The Week Before Christmas
The last week before Christmas carries a kind of magic all its own.
The calendar is still ticking. Lessons are still planned. But something shifts. Kids sense what’s coming, and their excitement spills into everything—questions come faster, laughter louder, curiosity more alive. It’s a week that reminds me that learning was never meant to be rigid. It was meant to be responsive.
At our house, we love a themed learning week and this week has been “Christmas Week”. Christmas Week- or any other themed week- invites us to loosen our grip just enough to notice what our children actually need.
One of the greatest gifts of learning at home—or in a family-centered model like REC—is the freedom to adjust the pace. To linger where interest is deep. To skim where mastery already lives. To pause when hearts are full or tired or brimming with questions that don’t fit neatly into a lesson plan.
Some days, that means setting aside the workbook because the conversation around the breakfast table is richer than anything on the page. Other days, it means pressing in—rereading a chapter, practicing a skill again, or gently strengthening what feels shaky. And sometimes, it means letting something go altogether, trusting that not every box needs to be checked for meaningful growth to happen.
This flexibility isn’t a lack of structure. It’s wisdom. It’s knowing that children are not machines—and that learning sticks best when it feels alive.
Christmas week is also a reminder of the power of hands-on learning.
There is something sacred about learning that can be held, poured, shaped, built, or tested. When children’s hands are busy, their minds often follow. During weeks like this, learning doesn’t pause—it transforms.

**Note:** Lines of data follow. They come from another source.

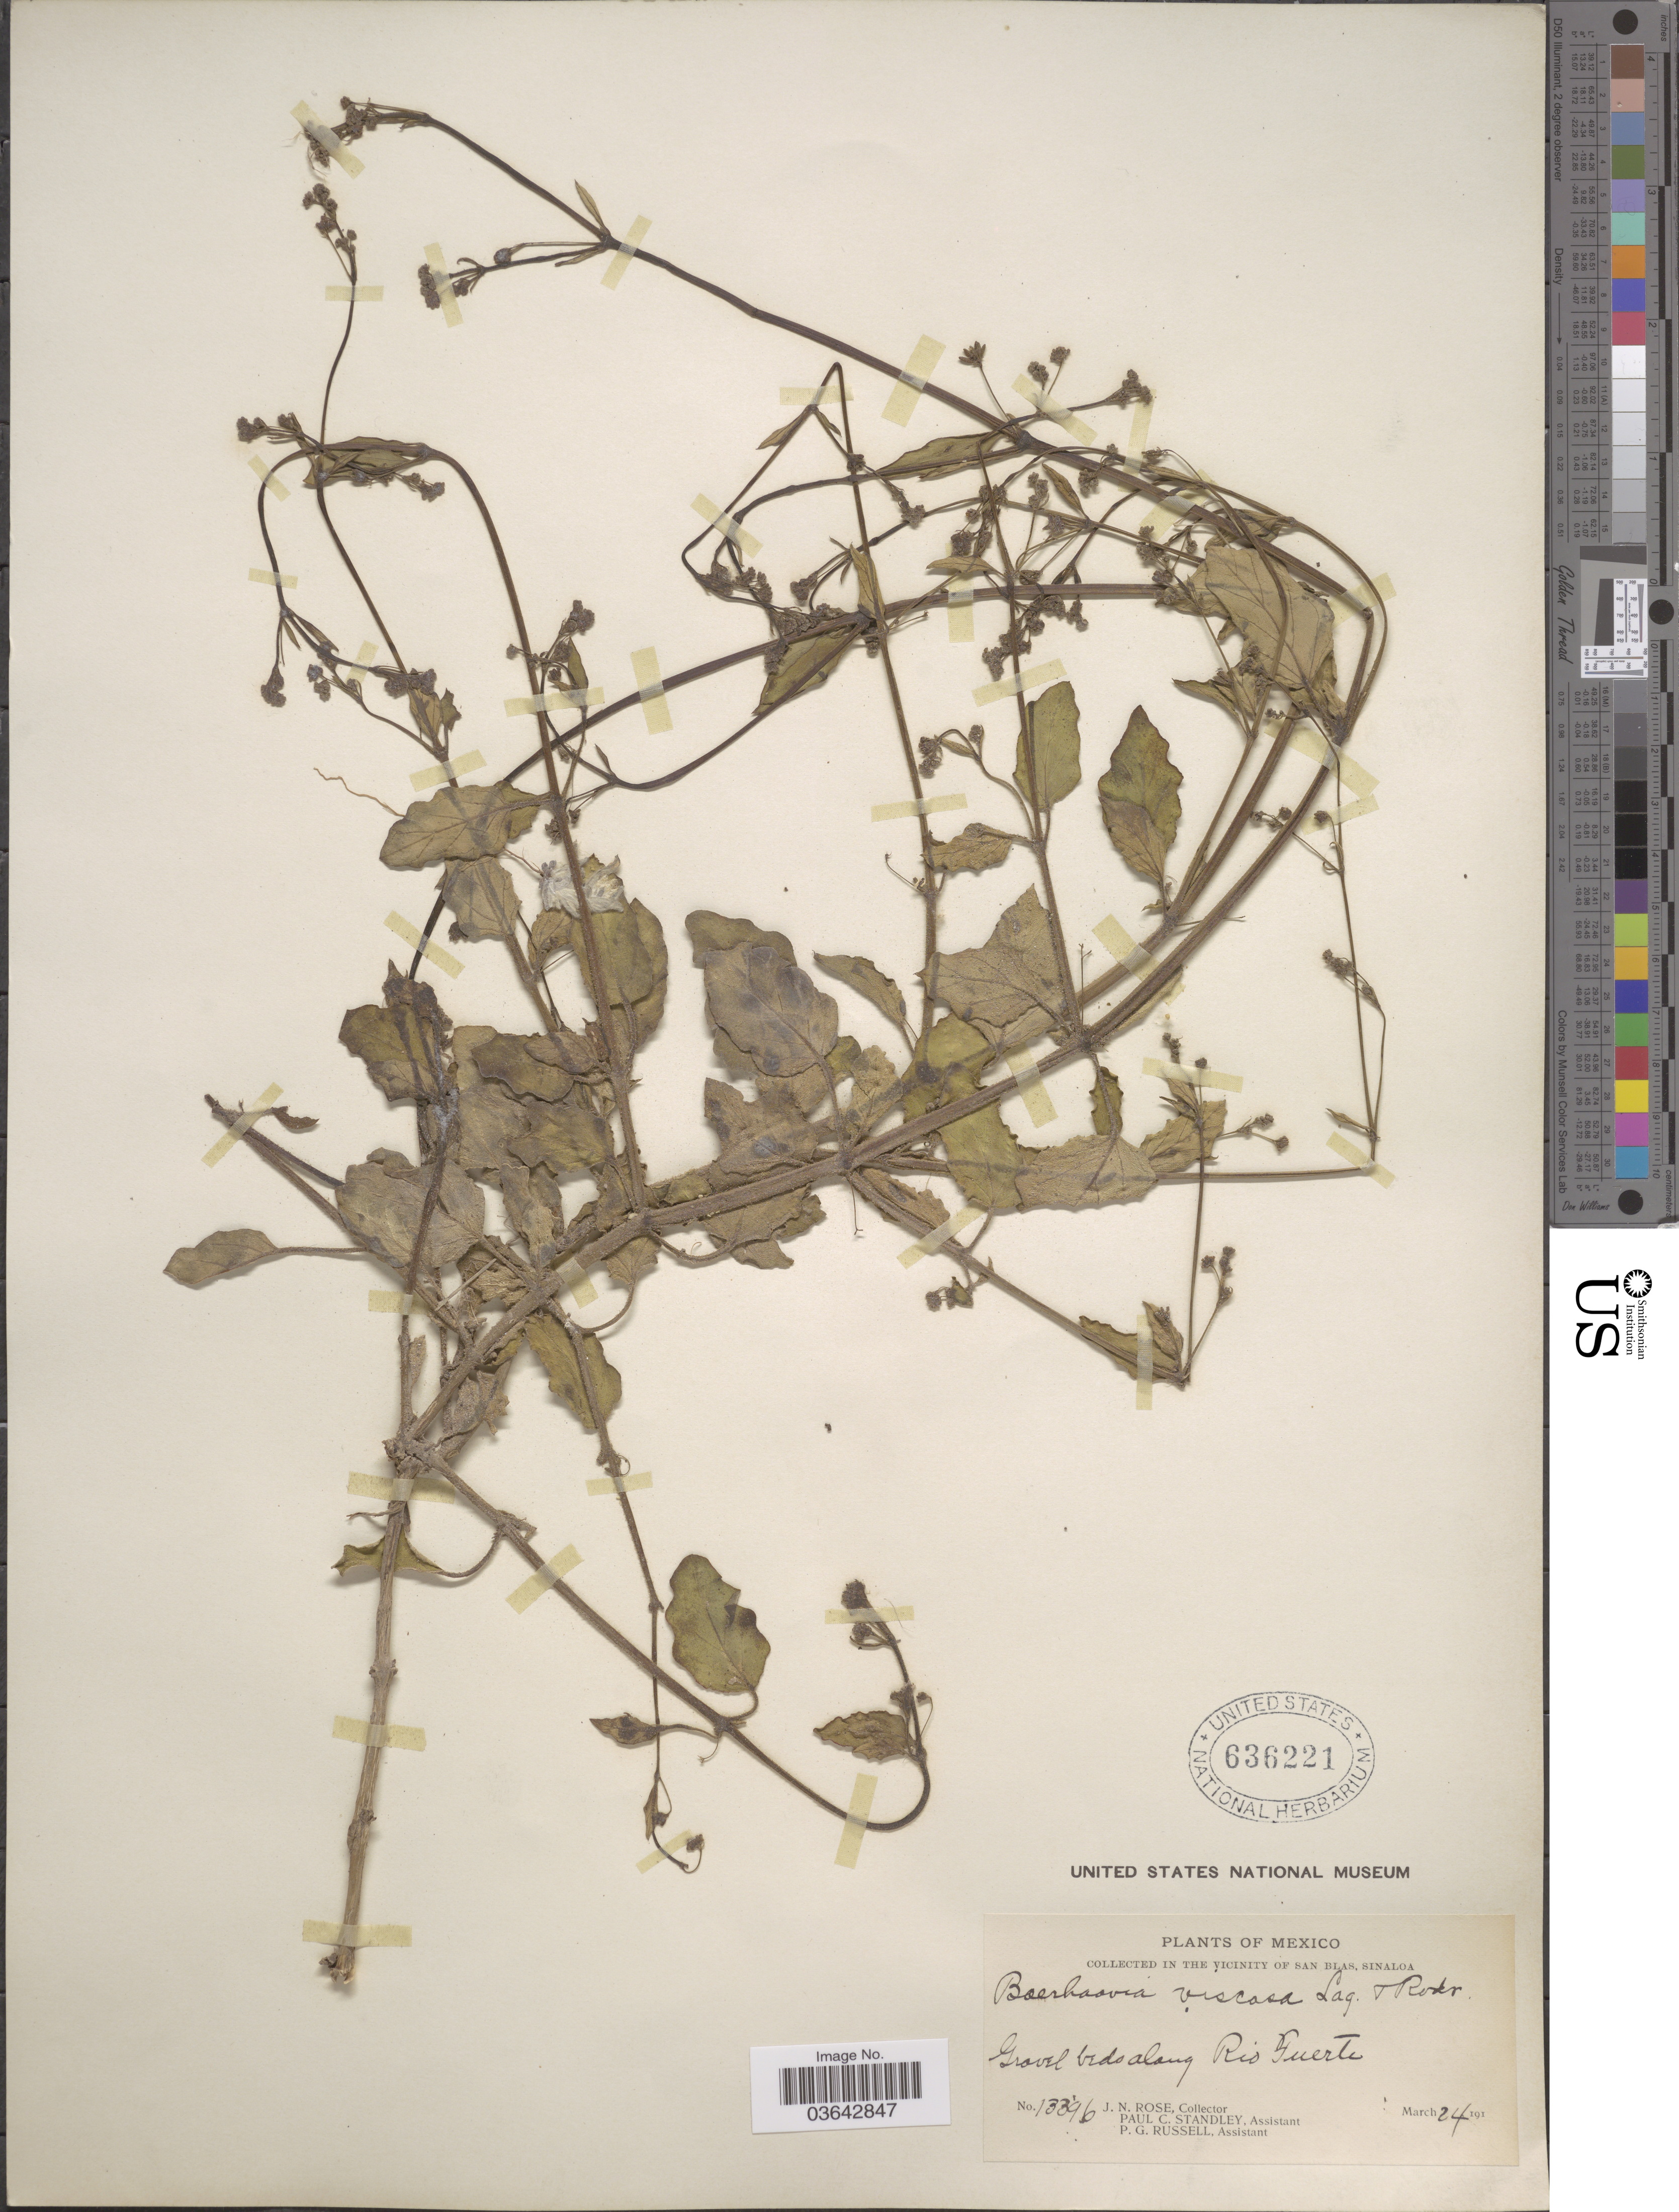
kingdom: Plantae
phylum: Tracheophyta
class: Magnoliopsida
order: Caryophyllales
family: Nyctaginaceae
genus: Boerhavia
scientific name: Boerhavia caribaea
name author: Jacq.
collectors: J. N. Rose, P. C. Standley & P. G. Russell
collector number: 13396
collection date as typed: March 24, 191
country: Mexico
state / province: Sinaloa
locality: In the vicinity of San Blas. Gravel beds along Rio Fuerte.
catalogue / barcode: US 636221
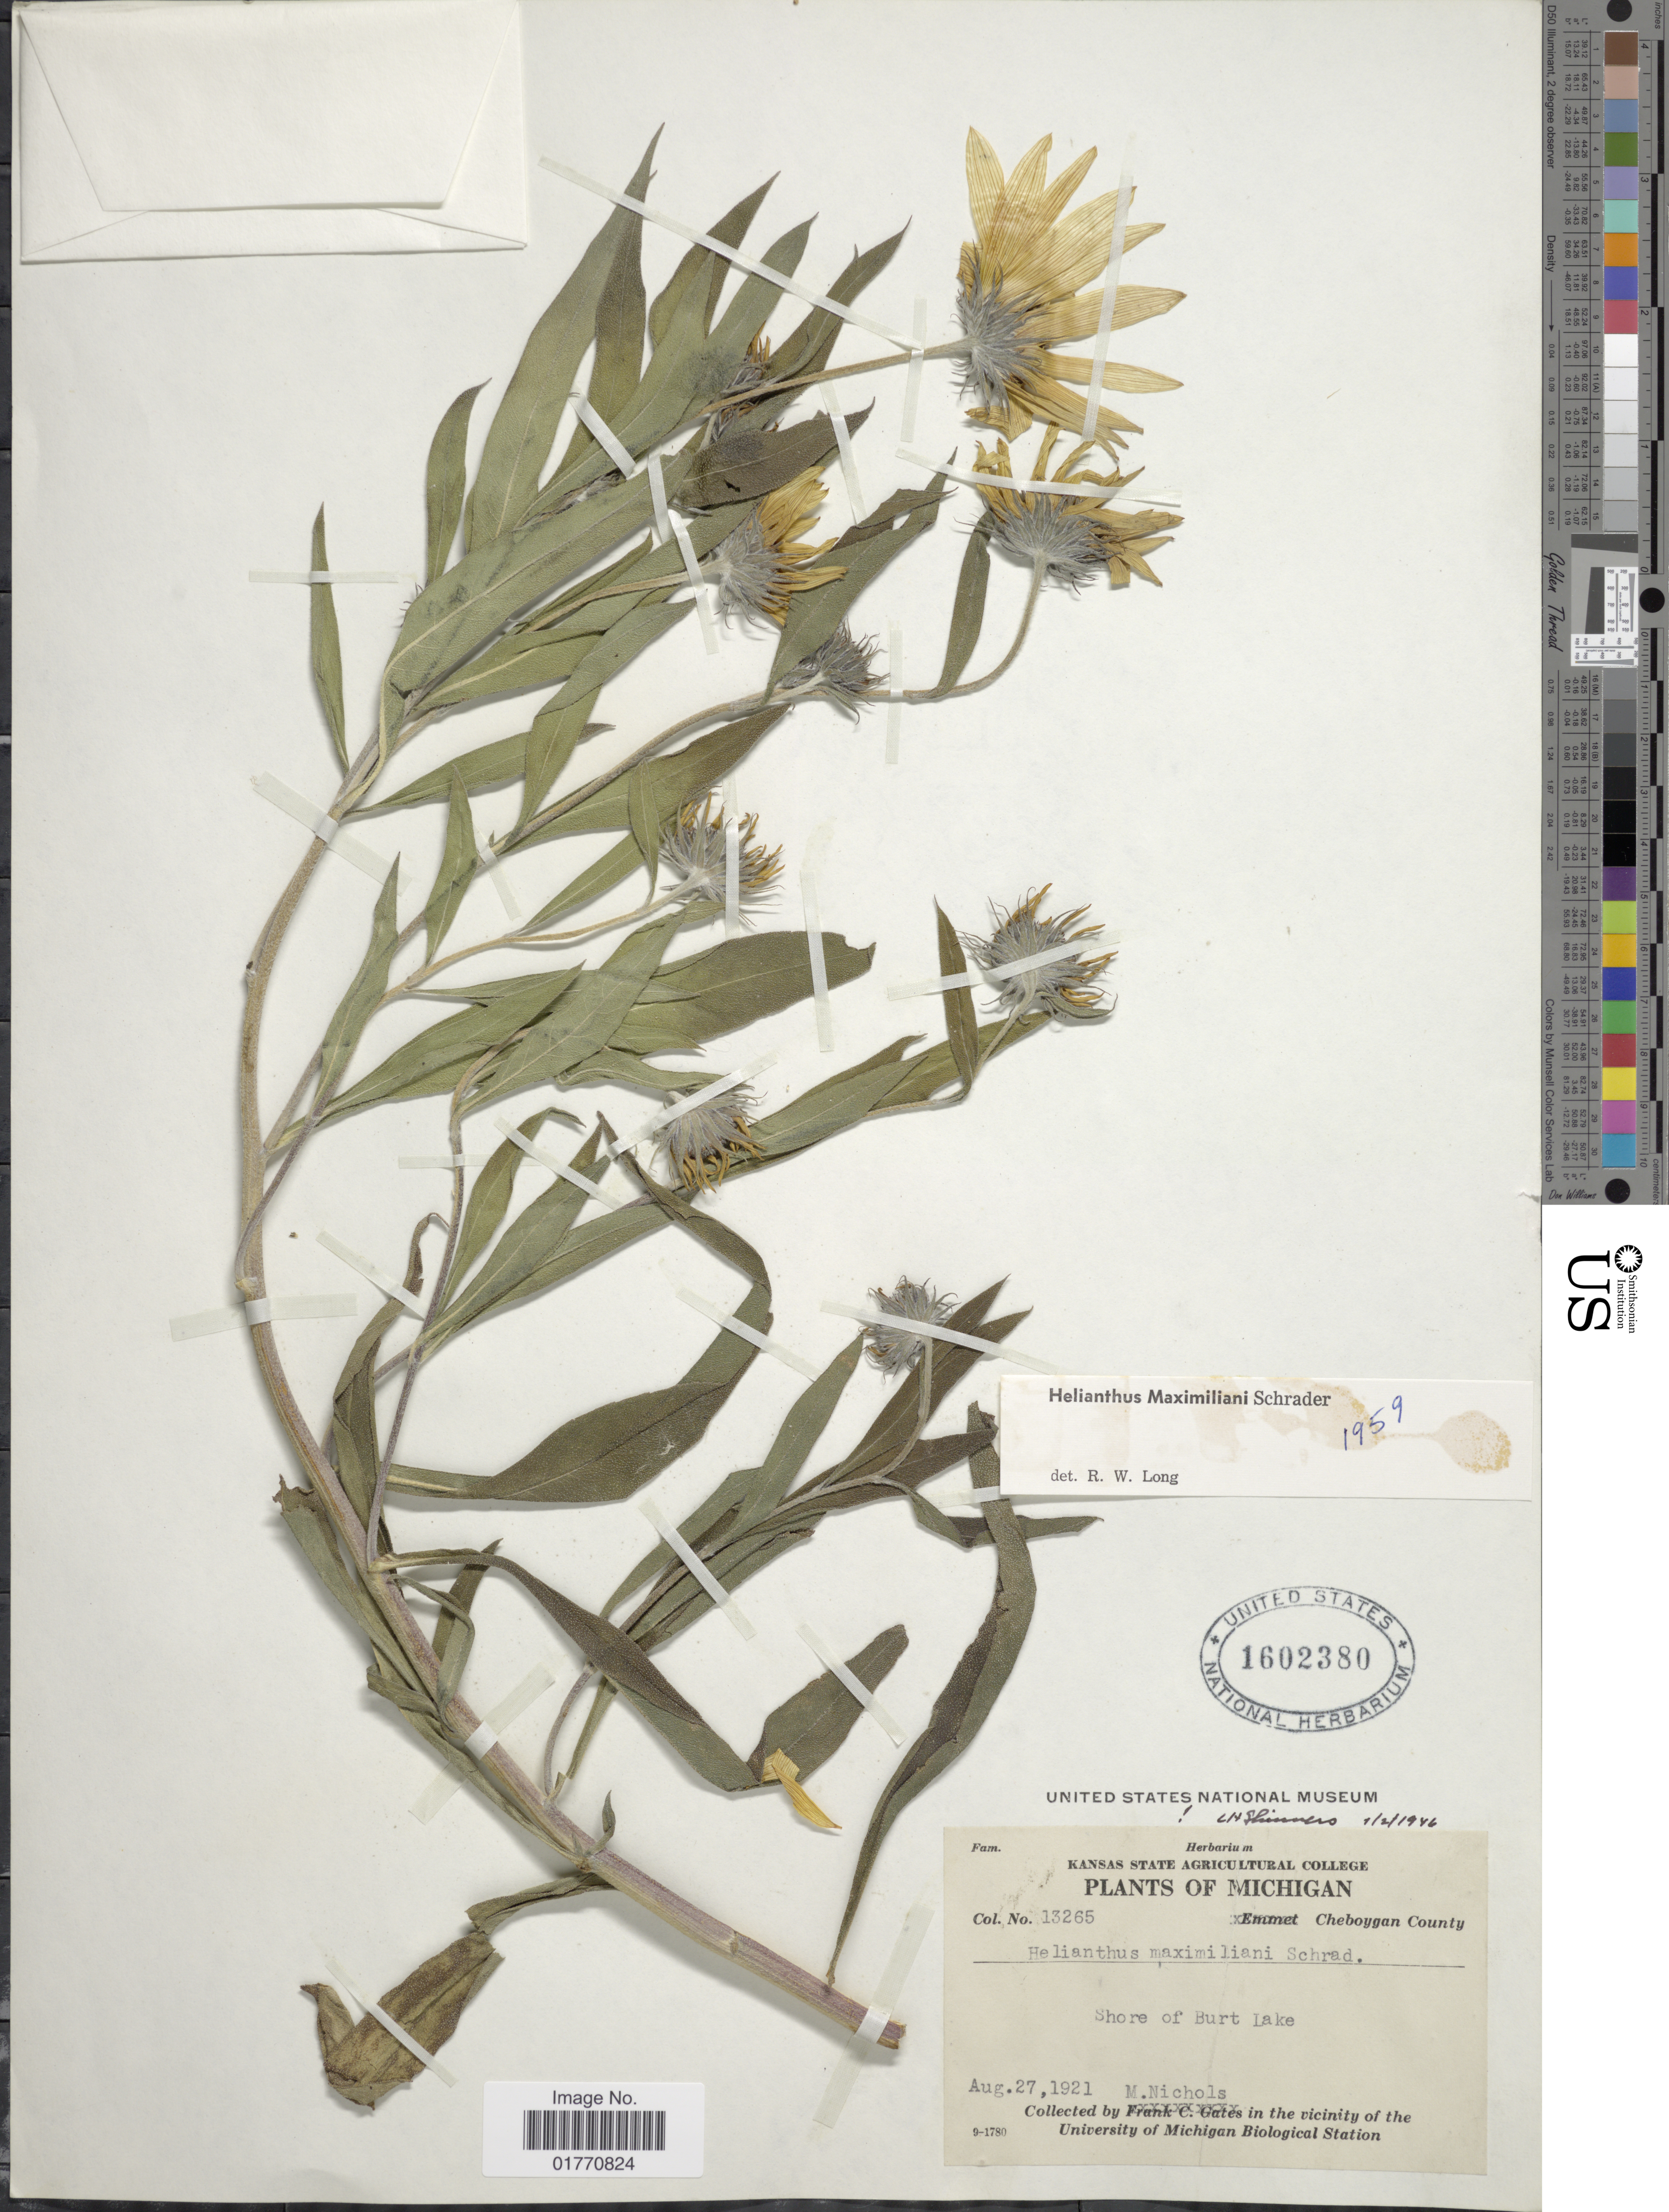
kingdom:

Learning doesn’t have to be heavy to be meaningful. Laughter does not diminish rigor—it strengthens it. When children associate learning with warmth, curiosity, and connection, they carry that posture in learning with them far beyond elementary years.
Christmas Week reminds us that joy is not a distraction from education. It is the doorway.
Below are two simple ways to lean into meaningful, hands-on learning this season—no pressure, no perfection required.
Read-Aloud Companion: The Best Christmas Pageant Ever
This story opens the door to conversations about grace, kindness, expectations, and seeing people differently than we expect. Use these questions naturally—over hot cocoa, in the car, or around the table.
Discussion Questions for Elementary Students:
What kind of people were the Herdman kids at the beginning of the story?
Why do you think everyone was nervous about the Herdmans being in the Christmas pageant?
What surprised you most about the way the Herdmans acted as the story went on?
How did the Christmas story feel different when the Herdmans told it?
What does it mean to see someone with “new eyes”?
Was there a moment when you felt sympathy for the Herdmans? Why?
How did the adults change throughout the story?
What do you think this book teaches us about grace?
If you were in the pageant, what role would you want to play—and why?
How can we show kindness or understanding to people who are different from us?
Hands-On Science: Borax Christmas Ornaments
This simple activity feels like magic—but it’s rich with science, patience, and wonder.
You’ll Need:
Borax (found in the laundry aisle)
Pipe cleaners
String or yarn
Pencil or craft stick
Wide-mouth jar or cup
Boiling water
How To:
Shape pipe cleaners into simple Christmas designs (stars, trees, hearts, snowflakes).
Tie one end of a string to the shape and the other end to a pencil.
Fill a jar with very hot water (adult help required).
Add Borax—about 3 tablespoons per cup of water—stir until no more will dissolve.
Lower the pipe cleaner into the solution so it hangs freely.
Leave undisturbed overnight.
The next day, observe the crystals that have formed and gently remove your ornament.
Learning Connections:
Talk about solutions and saturation
Observe crystal growth
Practice patience and careful observation
Write or draw what changed overnight
We have loved Christmas Week—but we don’t need Christmas as an excuse to learn and engage creatively.
What this week really reminds us is that meaningful learning is not confined to a season, a theme, or a special set of activities. When children are given space to wonder, to work with their hands, to ask questions, and to laugh while they learn, education becomes something they step into willingly—not something they have to be pushed through.
Join me in praying as we work to create a space at REC where kids can do just that—wonder, and laugh, and love learning.